The band has also honed its songwriting. Melodies abound, and the lyrics reflect on a tawdry world with uncharacteristic directness, whether the topic is the shooting death of a friend (”100%,” ”JC”) or social issues such as sexual harassment (”Swimsuit Issue”) and political repression (”Youth Against Fascism,” ”Chapel Hill”).
”There`s still irony in what we do, because we`re not interested in being explicitly topical,” Moore insists. ”But things have changed the last couple of years. The `80s were an era of complacency. And the only real reaction to it, Reagan and stuff, were the young hard-core punk kids.”
”If it`s not expected of you, it`s more fun,” Gordon adds.”It`s fun, empowering to write about stuff like sexual harrassment.
”You can`t do anything about it, but if you can make a few men in suits squirm . . .”
”We`re not trying to be `spokespersons for our generation` or anything like that,” Moore interjects.

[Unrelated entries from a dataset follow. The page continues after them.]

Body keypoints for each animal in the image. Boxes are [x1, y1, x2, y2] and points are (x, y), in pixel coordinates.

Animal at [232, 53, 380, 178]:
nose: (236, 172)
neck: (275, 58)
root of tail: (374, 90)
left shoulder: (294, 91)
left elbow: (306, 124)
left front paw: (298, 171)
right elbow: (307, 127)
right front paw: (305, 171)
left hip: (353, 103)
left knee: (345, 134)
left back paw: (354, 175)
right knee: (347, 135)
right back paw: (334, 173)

”It becomes more like a shared concerned. When you see people in your community, our community, everybody is affected by it. It`s not like, `Oh, Sonic Youth is doing this, let`s follow that.` You`re scared because you don`t want to be a spokesperson.
”You are sort of an entertainer-slash-artist, and you don`t want to be seen as grandstanding. The whole idea of exploiting topical subjects for your own merit is kind of grotesque.”

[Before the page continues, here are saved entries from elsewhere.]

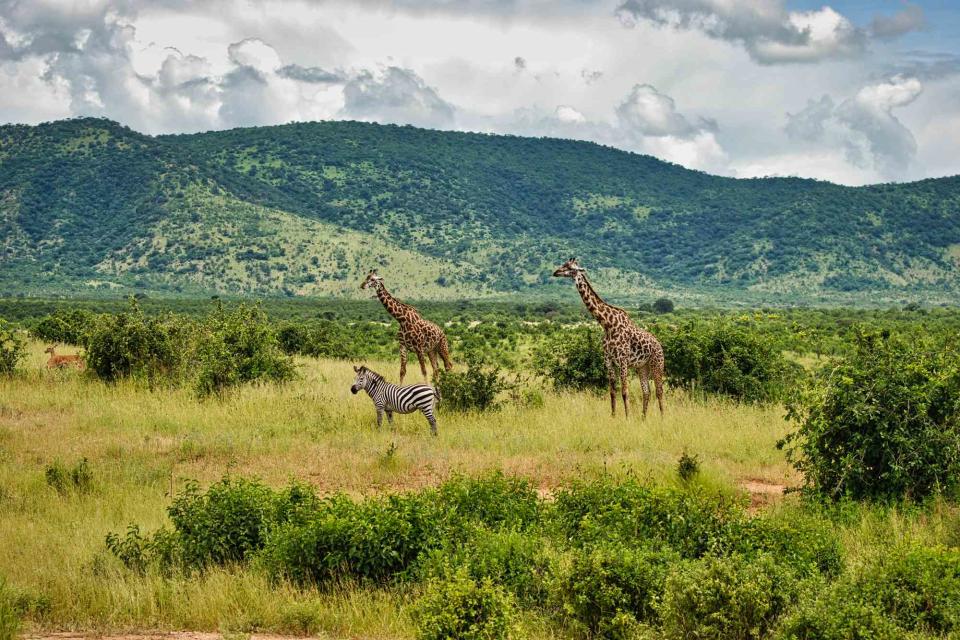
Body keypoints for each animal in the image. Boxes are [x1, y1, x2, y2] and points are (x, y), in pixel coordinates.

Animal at [552, 258, 664, 418]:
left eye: (570, 267)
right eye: (563, 264)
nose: (556, 272)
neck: (607, 324)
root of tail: (659, 345)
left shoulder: (623, 360)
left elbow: (624, 391)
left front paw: (627, 417)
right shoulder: (608, 360)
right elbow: (612, 392)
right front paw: (613, 416)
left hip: (657, 364)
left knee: (659, 391)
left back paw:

When Gordon, Moore and Ranaldo formed Sonic Youth in the early 1980s, the idea of the band being a spokesperson for anything was ludicrous.
Possessed of rudimentary technique and working with cheap equipment, the trio created a new sonic vocabulary for the guitar almost out of necessity.
”At that time in New York, every band was some screwed up weirdo trip of some sort or another,” Ranaldo says. ”That was normal in New York. So we didn`t feel like some weird thing at all.”
”We felt we were writing pop songs,” Gordon says, in all apparent seriousness.
”We wrote the first songs acoustically, at super low volume in this gallery space,” Ranaldo says. ”And the first gig was very loud.”
”Thurston would hit a floor tom with a drum stick, and then jab it into his guitar,” Gordon recalls. ”Everything was very percussive, even though we didn`t have a drummer.”
The initial audience response was one of slack-jawed silence.
”It wasn`t like booing or cheering,” Gordon says. ”It was like we dropped from outer space.”
Yet the band knew it was onto something.
”It was kind of fun,” Gordon says. ”It was like instant songs, and then when you played live, there was the surprise of `What`s it gonna be like?` There was a lot of excitement in not knowing what was going to happen, but just having all this great, swirling chaos.”
Out of that chaos-founded on bizarre tunings and a sort of anti-technique that included wedging screwdrivers into guitar bridges and bashing strings with drum sticks-came a form of aural sculpture, and eventually some pretty good songs that flirted with pop conventions such as melodies and choruses.
A key in the band`s leap from avant-garde dabblers to rock visionaries was Shelley, who joined for the 1986 ”EVOL” album.
His skill as a drummer gave Sonic Youth`s songs a linear momentum that they had lacked, and its albums started to rock instead of merely wallowing in feedback.
”I don`t know if we know how to play or not,” Moore says. ”But I think we`ve developed a language on the guitar that`s as developed as anybody else`s.”
The tough part was trying to capture the nuances of that language on record. ”Dirty” does the job.